(Beginning of Dataset)
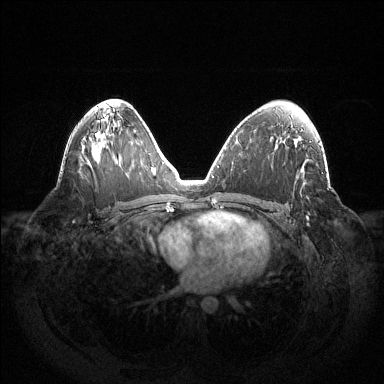
Breast MRI (dynamic contrast-enhanced), one axial slice. Position 79 of 144 along the scan axis. Dynamic contrast-enhanced series, time point 2 of 6 at this slice position (early post-contrast). 1.5 T. TE 1.5 ms, TR 4.6 ms. 1.2 mm slice thickness. 384 × 384 image matrix, field of view 420 × 420 mm. Female patient.
Outlined on this slice (semi-automatically segmented with operator editing):
- enhancing-tissue mask used for the functional tumour volume (all voxels passing the contrast-enhancement thresholds inside the analysis volume; usually the tumour): bounding box (x1, y1, x2, y2) in pixels: (306, 216, 308, 218)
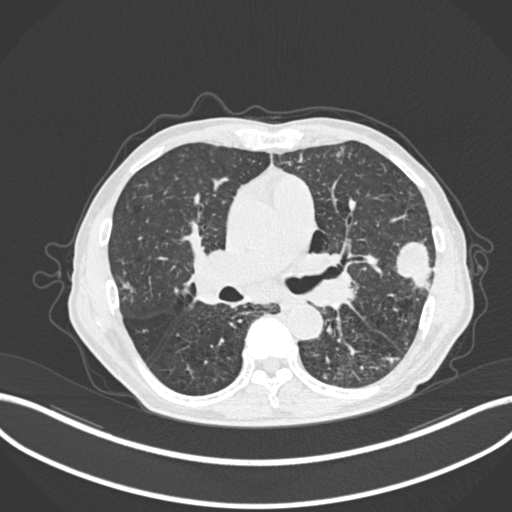
Chest CT, one axial slice; position 134 of 287 along the scan axis; reconstruction kernel B30f; 120 kVp; lung window (W 1500 / L -600 HU); 1 mm slice thickness; 512 × 512 image matrix. Patient: male, 74 years. From the clinical record (not read from this slice): clinical TNM (as recorded): T2a N1 M0.
Structures marked on this image (bounding box drawn by a radiologist):
- lung tumour (recorded histology: adenocarcinoma): box from (x=394, y=239) to (x=435, y=292) px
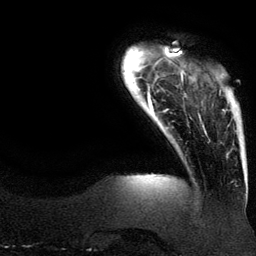
Breast MRI (dynamic contrast-enhanced), one axial slice. Slice 19 of 134 in the series (ordered by position). Cropped to one breast. Dynamic contrast-enhanced series, time point 2 of 6 at this slice position (early post-contrast). 3 T. TE 4.2 ms, TR 7.9 ms. 1.2 mm slice thickness. 256 × 256 image matrix, field of view 200 × 200 mm. Female patient.
Structures marked on this image (semi-automatically segmented with operator editing):
- enhancing-tissue mask used for the functional tumour volume (all voxels passing the contrast-enhancement thresholds inside the analysis volume; usually the tumour): bounding box <219,73,226,112> (left, top, right, bottom; pixels)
(End of Dataset)
* [Exercise goal]:
Could you set down every entry above exactly as it stands, with no images?

* [Exercise solution]:
Breast MRI (dynamic contrast-enhanced), one axial slice. Position 79 of 144 along the scan axis. Dynamic contrast-enhanced series, time point 2 of 6 at this slice position (early post-contrast). 1.5 T. TE 1.5 ms, TR 4.6 ms. 1.2 mm slice thickness. 384 × 384 image matrix, field of view 420 × 420 mm. Female patient.
Outlined on this slice (semi-automatically segmented with operator editing):
- enhancing-tissue mask used for the functional tumour volume (all voxels passing the contrast-enhancement thresholds inside the analysis volume; usually the tumour): bounding box (x1, y1, x2, y2) in pixels: (306, 216, 308, 218)
Chest CT, one axial slice; position 134 of 287 along the scan axis; reconstruction kernel B30f; 120 kVp; lung window (W 1500 / L -600 HU); 1 mm slice thickness; 512 × 512 image matrix. Patient: male, 74 years. From the clinical record (not read from this slice): clinical TNM (as recorded): T2a N1 M0.
Structures marked on this image (bounding box drawn by a radiologist):
- lung tumour (recorded histology: adenocarcinoma): box from (x=394, y=239) to (x=435, y=292) px
Breast MRI (dynamic contrast-enhanced), one axial slice. Slice 19 of 134 in the series (ordered by position). Cropped to one breast. Dynamic contrast-enhanced series, time point 2 of 6 at this slice position (early post-contrast). 3 T. TE 4.2 ms, TR 7.9 ms. 1.2 mm slice thickness. 256 × 256 image matrix, field of view 200 × 200 mm. Female patient.
Structures marked on this image (semi-automatically segmented with operator editing):
- enhancing-tissue mask used for the functional tumour volume (all voxels passing the contrast-enhancement thresholds inside the analysis volume; usually the tumour): bounding box <219,73,226,112> (left, top, right, bottom; pixels)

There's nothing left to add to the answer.